De acordo com levantamento da imprensa brasileira, 25% da população do Brasil recebeu ao menos uma dose de vacinas contra a covid-19, enquanto somente 11% estão completamente vacinados, tendo recebido duas doses. Nos EUA, 43% da população já foi totalmente imunizada. 

"Enquanto não interviermos diminuindo a transmissão na comunidade no Brasil e não obtivermos uma taxa de vacinação que, eu diria, não pode ser menor que 70%, sem dúvida nenhuma ainda estamos sob risco", afirmou Dalcolmo.

O vice-presidente da SBI, Alberto Chebabo, afirmou que além da baixa cobertura vacinal, alta taxa de infecção e circulação viral, outra diferença entre a situação epidemiológica do Brasil e dos EUA é a estação do ano. "Estamos no inverno, quando as infecções respiratórias aumentam. Exatamente o contrário dos EUA", disse o infectologista ao G1.

Para justificar a flexibilização da obrigatoriedade de máscaras para vacinados, o Centro de Controle e Prevenção de Doenças dos Estados Unidos (CDC) afirmou que dados recentes haviam apontado alta eficácia de vacinas para evitar infecções. No entanto, a proteção contra contágios varia de acordo com a vacina.

Os principais imunizantes usados nos Estados Unidos, são os da Pfizer-BioNTech e da Moderna, ambos com tecnologia de mRNA mensageiro. Estudos indicam que os imunizantes são altamente eficazes para evitar não apenas casos sintomáticos, mas também assintomáticos e a transmissão do vírus. Dados preliminares coletados em Israel apontaram que a vacina da Pfizer é 89,4% eficaz na prevenção de infecções. O imunizante, no entanto, começou a ser aplicado no Brasil apenas no início de maio. 

Proteção individual e coletiva

Assim como outros especialistas, Dalcolmo também ressaltou que mesmo quem já foi infectado ou vacinado pode contrair o coronavírus, e, portanto, transmiti-lo. "Nenhuma das vacinas tem 100% de efetividade. As vacinas não fazem milagre quando a transmissão na comunidade está muito alta", afirmou. "Então, por favor, usem máscaras, que vão proteger a nós mesmos e àqueles com quem convivemos.”

O epidemiologista Pedro Hallal também enfatizou que a vacinação serve tanto para a proteção individual quanto para a proteção coletiva. "O uso de máscara pelos já vacinados mira na proteção coletiva, porque as vacinas previnem contra infecção e casos graves. Mas não, na mesma medida, contra a transmissão. Então, se os vacinados não usarem máscara, eles podem contribuir para a disseminação do vírus.
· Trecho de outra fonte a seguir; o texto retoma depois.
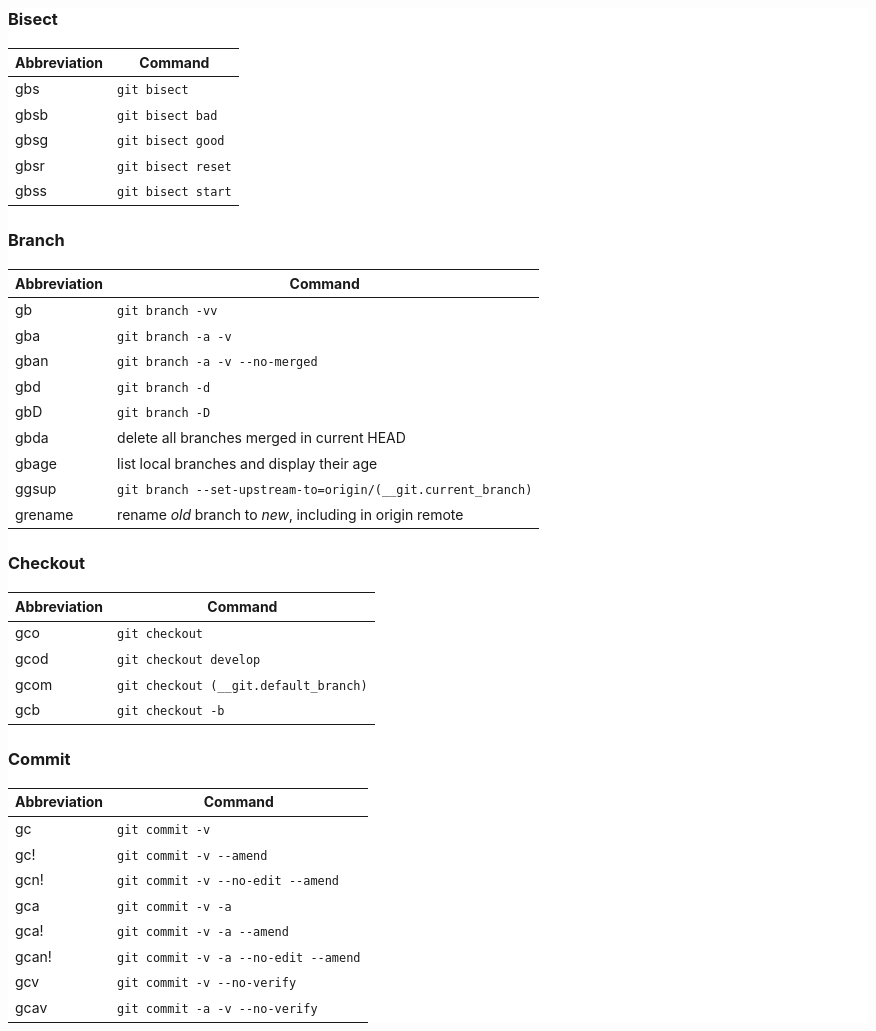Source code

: 
### Bisect

| Abbreviation | Command            |
| ------------ | ------------------ |
| gbs          | `git bisect`       |
| gbsb         | `git bisect bad`   |
| gbsg         | `git bisect good`  |
| gbsr         | `git bisect reset` |
| gbss         | `git bisect start` |

### Branch

|Abbreviation|Command|
|---|---|
|gb|`git branch -vv`|
|gba|`git branch -a -v`|
|gban|`git branch -a -v --no-merged`|
|gbd|`git branch -d`|
|gbD|`git branch -D`|
|gbda|delete all branches merged in current HEAD|
|gbage|list local branches and display their age|
|ggsup|`git branch --set-upstream-to=origin/(__git.current_branch)`|
|grename|rename _old_ branch to _new_, including in origin remote|

### Checkout

|Abbreviation|Command|
|---|---|
|gco|`git checkout`|
|gcod|`git checkout develop`|
|gcom|`git checkout (__git.default_branch)`|
|gcb|`git checkout -b`|

### Commit

|Abbreviation|Command|
|---|---|
|gc|`git commit -v`|
|gc!|`git commit -v --amend`|
|gcn!|`git commit -v --no-edit --amend`|
|gca|`git commit -v -a`|
|gca!|`git commit -v -a --amend`|
|gcan!|`git commit -v -a --no-edit --amend`|
|gcv|`git commit -v --no-verify`|
|gcav|`git commit -a -v --no-verify`|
Essa é a questão central", disse ao Estado de S.Paulo.

Ele também afirmou que as máscaras podem ser deixadas de lado somente quando a população estiver perto de alcançar a chamada imunidade de rebanho ou coletiva, ou seja, quando cerca de 70% da população tiver anticorpos. "Aqui, no Brasil, a estimativa é que nós não tenhamos nem 30% com anticorpos. Então, estamos muito longe ainda", disse.
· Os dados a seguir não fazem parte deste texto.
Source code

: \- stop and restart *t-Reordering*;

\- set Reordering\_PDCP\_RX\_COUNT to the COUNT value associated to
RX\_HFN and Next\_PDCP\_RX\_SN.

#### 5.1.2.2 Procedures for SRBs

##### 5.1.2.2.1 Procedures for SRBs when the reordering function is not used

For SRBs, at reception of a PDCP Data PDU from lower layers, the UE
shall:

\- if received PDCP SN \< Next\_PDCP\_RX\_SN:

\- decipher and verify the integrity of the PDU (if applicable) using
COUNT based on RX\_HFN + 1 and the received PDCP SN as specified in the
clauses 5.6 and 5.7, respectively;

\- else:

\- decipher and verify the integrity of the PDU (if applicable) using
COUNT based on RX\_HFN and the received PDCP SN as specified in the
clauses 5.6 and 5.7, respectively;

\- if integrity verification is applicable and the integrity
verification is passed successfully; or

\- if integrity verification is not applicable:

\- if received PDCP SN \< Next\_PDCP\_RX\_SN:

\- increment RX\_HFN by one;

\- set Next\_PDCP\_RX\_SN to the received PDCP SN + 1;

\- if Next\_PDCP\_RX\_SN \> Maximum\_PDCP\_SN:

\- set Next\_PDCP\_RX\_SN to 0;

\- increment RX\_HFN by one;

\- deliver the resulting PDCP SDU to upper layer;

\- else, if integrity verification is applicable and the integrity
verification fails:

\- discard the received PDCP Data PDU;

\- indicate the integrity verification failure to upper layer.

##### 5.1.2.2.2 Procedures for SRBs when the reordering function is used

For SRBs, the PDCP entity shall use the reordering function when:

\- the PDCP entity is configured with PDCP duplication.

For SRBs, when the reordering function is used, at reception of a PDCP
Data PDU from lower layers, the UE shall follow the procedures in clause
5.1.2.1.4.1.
Cientistas estrangeiros também já ressaltaram a importância do uso de máscaras mesmo após a vacinação e infecção. Em artigo publicado em março no site da Universidade Johns Hopkins, dos EUA, referência global sobre covid-19, pesquisadores destacaram que não se sabe ainda se pessoas completamente vacinadas podem transmitir o coronavírus, apesar de o risco ser "certamente menor do que no caso de não imunizados".

"Para limitar a transmissão o máximo possível, usar máscaras continua sendo algo crítico, mesmo para aqueles que estão completamente vacinados até que a transmissão comunitária diminua para níveis baixos e uma elevada parcela da população esteja vacinada", afirmaram.